Dickinson College theatre professor Todd Wronski will prepare in August 2013 a series of freely available podcasts for Abraham Lincoln’s selected writings.  Wronski will become in effect the “voice of Lincoln” for the House Divided Project. He has already recorded a podcast of Lincoln’s 1859 autobiographical sketch. The recording was recently used as part of a Common Core-aligned lesson plan that features several components of the House Divided Project, including a Dickinson History Department course on the 1860 election that was filmed by C-SPAN and relied heavily on a close reading of the sketch.  This post offers a model for what is intended for 150 of the most significant Lincoln documents, including his most quoted letters and speeches.

Civil War digital classroom screenshot

With funding from the Mellon DH initiative a team of consultants at the Gilder Lehrman Institute for American History, led by independent filmmaker Lance Warren, will help the Dickinson team create a series of short, instructional videos featuring Prof. Pinsker teaching key documents from the Civil War era (including many of the same Lincoln documents developed in the Wronski audio project).  Warren and his documentary team have already created a series of such short instructional videos with Prof. Pinsker (including a virtual field trip to Gettysburg) that can be accessed here.

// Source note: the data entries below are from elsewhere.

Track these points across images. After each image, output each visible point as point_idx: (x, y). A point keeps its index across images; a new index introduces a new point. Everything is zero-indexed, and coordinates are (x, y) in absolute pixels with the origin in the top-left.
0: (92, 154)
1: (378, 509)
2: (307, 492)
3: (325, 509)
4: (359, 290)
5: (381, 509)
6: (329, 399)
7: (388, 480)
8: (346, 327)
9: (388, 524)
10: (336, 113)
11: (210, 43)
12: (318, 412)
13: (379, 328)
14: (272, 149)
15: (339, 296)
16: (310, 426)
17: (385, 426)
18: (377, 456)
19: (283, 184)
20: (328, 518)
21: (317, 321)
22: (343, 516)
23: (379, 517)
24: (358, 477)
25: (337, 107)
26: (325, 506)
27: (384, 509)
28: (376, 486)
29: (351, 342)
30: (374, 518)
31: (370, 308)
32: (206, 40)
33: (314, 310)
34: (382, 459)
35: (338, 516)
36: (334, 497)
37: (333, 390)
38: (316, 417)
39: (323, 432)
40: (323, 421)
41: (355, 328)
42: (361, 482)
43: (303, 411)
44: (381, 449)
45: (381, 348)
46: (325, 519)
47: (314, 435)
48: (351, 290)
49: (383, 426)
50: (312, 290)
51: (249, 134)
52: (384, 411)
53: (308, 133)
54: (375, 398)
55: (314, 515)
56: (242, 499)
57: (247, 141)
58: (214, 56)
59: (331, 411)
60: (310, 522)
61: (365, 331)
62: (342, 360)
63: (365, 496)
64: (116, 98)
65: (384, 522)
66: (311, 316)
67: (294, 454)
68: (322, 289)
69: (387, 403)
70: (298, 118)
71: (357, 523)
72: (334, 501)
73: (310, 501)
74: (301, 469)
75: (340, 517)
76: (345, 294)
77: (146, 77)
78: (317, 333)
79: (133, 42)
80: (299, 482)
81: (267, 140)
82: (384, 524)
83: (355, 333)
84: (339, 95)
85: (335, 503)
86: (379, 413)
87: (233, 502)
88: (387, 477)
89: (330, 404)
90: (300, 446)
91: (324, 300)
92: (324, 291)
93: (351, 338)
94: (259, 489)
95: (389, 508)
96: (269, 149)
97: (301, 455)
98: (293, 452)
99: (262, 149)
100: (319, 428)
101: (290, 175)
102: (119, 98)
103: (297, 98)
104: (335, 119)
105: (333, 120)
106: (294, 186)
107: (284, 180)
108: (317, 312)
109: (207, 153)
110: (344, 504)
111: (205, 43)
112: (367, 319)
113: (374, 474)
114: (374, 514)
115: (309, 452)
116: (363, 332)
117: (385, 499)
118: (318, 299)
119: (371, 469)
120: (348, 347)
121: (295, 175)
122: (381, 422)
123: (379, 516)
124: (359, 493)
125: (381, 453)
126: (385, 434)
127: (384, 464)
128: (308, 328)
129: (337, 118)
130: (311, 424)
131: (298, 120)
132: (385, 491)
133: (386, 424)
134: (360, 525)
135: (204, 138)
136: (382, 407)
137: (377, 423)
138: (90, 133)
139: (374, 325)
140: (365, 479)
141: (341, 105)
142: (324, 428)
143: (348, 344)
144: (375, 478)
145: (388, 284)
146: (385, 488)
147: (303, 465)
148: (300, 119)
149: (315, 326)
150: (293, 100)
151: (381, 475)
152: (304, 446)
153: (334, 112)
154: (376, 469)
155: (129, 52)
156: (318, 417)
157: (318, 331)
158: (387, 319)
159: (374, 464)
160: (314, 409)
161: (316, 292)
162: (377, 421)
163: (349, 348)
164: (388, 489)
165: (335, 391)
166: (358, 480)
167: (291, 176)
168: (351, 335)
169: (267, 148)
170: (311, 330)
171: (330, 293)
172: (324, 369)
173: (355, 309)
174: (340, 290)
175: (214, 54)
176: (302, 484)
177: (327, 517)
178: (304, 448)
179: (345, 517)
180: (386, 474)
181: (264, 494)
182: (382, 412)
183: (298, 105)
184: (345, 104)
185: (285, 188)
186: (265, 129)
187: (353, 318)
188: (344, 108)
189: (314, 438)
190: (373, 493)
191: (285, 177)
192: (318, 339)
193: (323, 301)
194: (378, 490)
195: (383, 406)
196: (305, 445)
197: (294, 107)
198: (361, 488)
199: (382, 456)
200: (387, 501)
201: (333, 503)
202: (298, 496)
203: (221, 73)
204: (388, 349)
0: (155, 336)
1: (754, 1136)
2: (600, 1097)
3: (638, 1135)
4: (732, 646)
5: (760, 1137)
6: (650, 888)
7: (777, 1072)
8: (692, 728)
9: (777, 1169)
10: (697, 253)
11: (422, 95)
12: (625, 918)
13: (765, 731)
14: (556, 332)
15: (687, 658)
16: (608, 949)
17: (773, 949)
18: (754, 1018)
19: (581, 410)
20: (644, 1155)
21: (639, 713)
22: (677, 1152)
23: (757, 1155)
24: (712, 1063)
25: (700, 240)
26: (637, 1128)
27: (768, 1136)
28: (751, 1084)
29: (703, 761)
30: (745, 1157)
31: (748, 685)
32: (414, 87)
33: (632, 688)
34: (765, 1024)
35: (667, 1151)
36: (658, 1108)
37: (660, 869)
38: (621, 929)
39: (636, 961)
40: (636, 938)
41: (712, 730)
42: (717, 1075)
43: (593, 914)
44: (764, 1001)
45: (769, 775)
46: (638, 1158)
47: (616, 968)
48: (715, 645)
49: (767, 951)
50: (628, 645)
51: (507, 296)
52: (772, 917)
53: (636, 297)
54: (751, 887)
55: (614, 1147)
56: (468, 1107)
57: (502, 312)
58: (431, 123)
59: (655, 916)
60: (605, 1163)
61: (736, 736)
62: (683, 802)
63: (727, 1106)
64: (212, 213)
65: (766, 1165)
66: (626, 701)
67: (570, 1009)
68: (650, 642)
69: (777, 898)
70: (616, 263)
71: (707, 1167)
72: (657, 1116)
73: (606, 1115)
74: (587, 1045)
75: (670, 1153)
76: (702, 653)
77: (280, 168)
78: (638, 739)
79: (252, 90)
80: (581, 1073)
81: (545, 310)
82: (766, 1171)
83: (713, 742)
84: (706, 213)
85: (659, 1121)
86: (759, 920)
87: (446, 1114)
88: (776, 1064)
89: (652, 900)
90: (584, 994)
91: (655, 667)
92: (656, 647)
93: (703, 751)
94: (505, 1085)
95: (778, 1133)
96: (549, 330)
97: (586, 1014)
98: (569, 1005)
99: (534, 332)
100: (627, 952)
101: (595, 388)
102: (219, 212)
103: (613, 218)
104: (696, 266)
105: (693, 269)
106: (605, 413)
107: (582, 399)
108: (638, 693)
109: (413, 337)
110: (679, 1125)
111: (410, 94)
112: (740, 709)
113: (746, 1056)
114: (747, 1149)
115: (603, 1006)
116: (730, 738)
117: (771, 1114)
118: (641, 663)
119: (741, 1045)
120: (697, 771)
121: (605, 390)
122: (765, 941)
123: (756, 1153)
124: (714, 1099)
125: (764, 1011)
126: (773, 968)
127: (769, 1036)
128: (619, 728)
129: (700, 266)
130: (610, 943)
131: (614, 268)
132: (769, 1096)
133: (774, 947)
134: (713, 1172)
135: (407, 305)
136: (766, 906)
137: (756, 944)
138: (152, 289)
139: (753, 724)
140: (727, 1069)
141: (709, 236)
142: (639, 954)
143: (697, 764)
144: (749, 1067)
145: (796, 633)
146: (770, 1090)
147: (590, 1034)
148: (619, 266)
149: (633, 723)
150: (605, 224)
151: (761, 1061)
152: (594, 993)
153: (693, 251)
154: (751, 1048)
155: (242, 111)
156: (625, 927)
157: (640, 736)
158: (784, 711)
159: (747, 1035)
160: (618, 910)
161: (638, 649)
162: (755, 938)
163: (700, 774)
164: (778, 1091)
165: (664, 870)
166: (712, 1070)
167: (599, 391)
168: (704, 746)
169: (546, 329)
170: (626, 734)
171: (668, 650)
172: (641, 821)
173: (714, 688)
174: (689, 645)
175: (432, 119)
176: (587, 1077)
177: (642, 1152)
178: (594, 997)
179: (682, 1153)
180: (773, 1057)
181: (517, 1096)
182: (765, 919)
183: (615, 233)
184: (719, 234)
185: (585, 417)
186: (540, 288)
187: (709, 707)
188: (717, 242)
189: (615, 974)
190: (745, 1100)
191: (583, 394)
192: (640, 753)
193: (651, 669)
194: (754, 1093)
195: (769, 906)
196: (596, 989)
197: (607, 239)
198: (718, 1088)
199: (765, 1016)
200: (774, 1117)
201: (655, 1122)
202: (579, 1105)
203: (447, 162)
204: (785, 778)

These videos helped support a summer 2012 online professional development course that House Divided created with Gilder Lehrman.

Building on this experience, Pinsker will expand that partnership to launch Dickinson’s first open online graduate course in summer 2013.  The videos will be used as the base instructional material for quiz-taking by auditors and also as freely available online resources for English and Social Studies teachers who want to “flip” their classrooms when teaching the Common Core.  An example of how that might work can be seen here, with a video-based teaching unit on the Emancipation Proclamation. 

As part of this effort to launch Dickinson’s first open online course, two Dickinson students will participate in shaping and evaluating the course materials and curriculum History 800, “Understanding Lincoln.”  Dickinson will  offer full graduate course credit for up to 100 eligible participants, and then free access to others who simply want to follow along.  The Dickinson students will work closely with Pinsker in June 2013 to refine and test various course content and assessment materials; help support the initial launch of the course in July 2013, and contribute significant research and analysis to a planned pedagogical article by Pinsker about the experience of online liberal arts learning.

Meanwhile, House Divided also continues important digitization and transcription work on major printed sources from the Civil War era, such as the illustrated periodicals Frank Leslie’s Illustrated Newspaper and Harper’s Weekly Magazine and from many other leading period newspapers and books.